━━ Selected passage ━━

Swiss Re: Market Impacts Will Keep Prices Hard

By Michael Ha

NU Online News Service, Dec. 10, 3:12 p.m. EST?Volatile capital markets will reinforce the hardening of the insurance and reinsurance market in the coming year, an economist with Swiss Re predicted today.

Thomas Holzheu, senior economist at Swiss Re Economic Research & Consulting, made his forecast at the company?s annual "Economic and Insurance Industry Review and Outlook" conference today in New York.

"Global capital funds of the property-casualty insurers declined approximately $180 billion–or 25 percent–since their historical peak in early 2000," Mr. Holzheu said.

He added that the environment has changed significantly over the past year, influenced by several factors including record-high insured losses in 2001, a new and unprecedented level of terrorism threat, a stock market collapse, recession and credit concerns, as well as continued low interest rates.

"The capital markets continue to reinforce the hardening of the market, which is expected to last longer than previous cycles, due to both the global shortage of quality capital, along with increased risk exposures," Mr. Holzheu said.

Andreas Beerli, chief executive of Swiss Re Americas Division, said at the conference that the continuing volatility in equity markets mean that investment returns can no longer compensate for poor underwriting results.

Achieving profitability, he said, will now involve getting back to basics–including skillful underwriting, adequate pricing, intensified risk research and controlled exposure.

"For the industry to regain its collective health, getting the combined ratio of all lines under 100 percent is paramount. That figure can be reached through better identifying perils, restricting covers, and assessing the correlation among lines of businesses, assets and liabilities," Mr. Beerli said.

Additionally, Mr. Beerli advised that insurers must manage terrorism exposure carefully through fundamentally sound underwriting following the passage of the new terrorism insurance law.

He also suggested that an industry-wide reorganization and reorientation of internal control and steering processes would be helpful in combating corporate governance failures that can affect the industry's credit exposure.

━━━
━━ Material provided ━━

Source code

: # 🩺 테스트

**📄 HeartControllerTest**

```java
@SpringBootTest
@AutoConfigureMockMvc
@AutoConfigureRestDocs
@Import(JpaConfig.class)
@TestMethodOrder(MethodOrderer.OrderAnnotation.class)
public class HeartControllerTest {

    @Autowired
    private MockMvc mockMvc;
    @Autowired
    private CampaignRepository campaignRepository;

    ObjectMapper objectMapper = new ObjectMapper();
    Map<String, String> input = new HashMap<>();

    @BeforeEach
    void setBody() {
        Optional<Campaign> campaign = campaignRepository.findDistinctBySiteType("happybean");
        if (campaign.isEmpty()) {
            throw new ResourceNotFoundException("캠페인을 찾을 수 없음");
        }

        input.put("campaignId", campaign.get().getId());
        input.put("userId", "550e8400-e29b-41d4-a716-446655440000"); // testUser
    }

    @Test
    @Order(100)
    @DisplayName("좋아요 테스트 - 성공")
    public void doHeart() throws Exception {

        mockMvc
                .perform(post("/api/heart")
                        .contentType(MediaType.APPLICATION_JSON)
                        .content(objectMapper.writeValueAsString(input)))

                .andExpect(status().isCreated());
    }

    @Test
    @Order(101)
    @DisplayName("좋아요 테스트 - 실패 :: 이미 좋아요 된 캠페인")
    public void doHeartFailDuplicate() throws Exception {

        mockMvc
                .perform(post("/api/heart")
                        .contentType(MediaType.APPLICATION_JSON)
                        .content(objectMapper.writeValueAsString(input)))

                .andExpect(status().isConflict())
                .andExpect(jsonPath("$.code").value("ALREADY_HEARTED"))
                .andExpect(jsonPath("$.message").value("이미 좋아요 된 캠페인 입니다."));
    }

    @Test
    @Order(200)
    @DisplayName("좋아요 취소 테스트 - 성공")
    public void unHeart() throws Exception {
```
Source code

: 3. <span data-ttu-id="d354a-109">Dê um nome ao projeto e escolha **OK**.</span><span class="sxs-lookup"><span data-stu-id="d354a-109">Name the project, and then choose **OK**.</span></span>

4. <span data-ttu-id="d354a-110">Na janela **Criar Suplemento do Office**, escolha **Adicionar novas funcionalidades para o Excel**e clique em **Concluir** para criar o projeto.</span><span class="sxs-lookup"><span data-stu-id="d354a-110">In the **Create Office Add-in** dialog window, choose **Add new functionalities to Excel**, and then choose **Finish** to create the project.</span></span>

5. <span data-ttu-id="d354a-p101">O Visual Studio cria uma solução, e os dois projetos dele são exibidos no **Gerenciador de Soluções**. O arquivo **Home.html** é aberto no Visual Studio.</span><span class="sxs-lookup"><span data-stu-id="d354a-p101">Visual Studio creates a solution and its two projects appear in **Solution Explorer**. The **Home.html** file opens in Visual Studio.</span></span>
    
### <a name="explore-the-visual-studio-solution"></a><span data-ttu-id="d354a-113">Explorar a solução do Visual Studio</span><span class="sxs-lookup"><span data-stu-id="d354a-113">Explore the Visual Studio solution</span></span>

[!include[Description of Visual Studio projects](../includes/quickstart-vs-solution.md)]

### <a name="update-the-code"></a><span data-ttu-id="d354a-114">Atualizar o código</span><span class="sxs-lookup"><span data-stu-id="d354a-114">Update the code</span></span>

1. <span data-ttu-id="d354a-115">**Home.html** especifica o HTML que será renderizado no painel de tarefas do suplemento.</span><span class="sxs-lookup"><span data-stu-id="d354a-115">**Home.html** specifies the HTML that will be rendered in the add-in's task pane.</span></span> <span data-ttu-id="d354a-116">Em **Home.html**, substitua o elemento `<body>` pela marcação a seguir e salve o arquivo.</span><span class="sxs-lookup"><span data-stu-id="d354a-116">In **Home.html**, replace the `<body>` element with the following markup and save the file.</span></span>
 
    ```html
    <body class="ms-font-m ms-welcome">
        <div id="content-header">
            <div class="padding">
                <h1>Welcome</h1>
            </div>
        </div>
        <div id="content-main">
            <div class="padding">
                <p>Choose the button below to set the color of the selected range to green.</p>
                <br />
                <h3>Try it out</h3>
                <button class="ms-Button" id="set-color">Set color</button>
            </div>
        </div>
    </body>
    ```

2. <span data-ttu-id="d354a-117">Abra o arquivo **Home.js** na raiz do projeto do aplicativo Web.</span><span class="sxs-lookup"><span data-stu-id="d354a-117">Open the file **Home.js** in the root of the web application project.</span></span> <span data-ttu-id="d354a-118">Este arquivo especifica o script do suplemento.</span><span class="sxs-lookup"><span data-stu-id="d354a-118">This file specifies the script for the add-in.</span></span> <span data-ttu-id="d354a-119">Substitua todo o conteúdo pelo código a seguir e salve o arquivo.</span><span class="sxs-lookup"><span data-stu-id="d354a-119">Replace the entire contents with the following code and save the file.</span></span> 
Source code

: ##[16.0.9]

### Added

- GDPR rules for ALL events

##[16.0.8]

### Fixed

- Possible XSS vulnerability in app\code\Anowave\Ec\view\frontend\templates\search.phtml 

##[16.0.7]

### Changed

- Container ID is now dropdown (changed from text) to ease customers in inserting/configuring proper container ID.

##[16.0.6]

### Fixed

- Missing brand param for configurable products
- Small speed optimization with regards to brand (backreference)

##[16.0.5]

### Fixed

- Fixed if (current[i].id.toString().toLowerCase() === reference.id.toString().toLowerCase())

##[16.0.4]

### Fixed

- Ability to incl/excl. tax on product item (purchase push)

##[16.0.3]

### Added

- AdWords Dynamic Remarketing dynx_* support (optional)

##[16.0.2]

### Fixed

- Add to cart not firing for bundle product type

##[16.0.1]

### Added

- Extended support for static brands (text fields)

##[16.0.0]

━━━

* [Work order 1]
According to the Swiss Re article, how much have the global capital funds of property-casualty insurers declined since their historical peak in early 2000?
* [Work order 2]
Please quote the Swiss Re article, starting with "Achieving profitability, he" and going on through "terrorism insurance law.".

* [Task result 1]
Approximately $180 billion, or 25 percent.

* [Task result 2]
Achieving profitability, he said, will now involve getting back to basics–including skillful underwriting, adequate pricing, intensified risk research and controlled exposure.

"For the industry to regain its collective health, getting the combined ratio of all lines under 100 percent is paramount. That figure can be reached through better identifying perils, restricting covers, and assessing the correlation among lines of businesses, assets and liabilities," Mr. Beerli said.

Additionally, Mr. Beerli advised that insurers must manage terrorism exposure carefully through fundamentally sound underwriting following the passage of the new terrorism insurance law.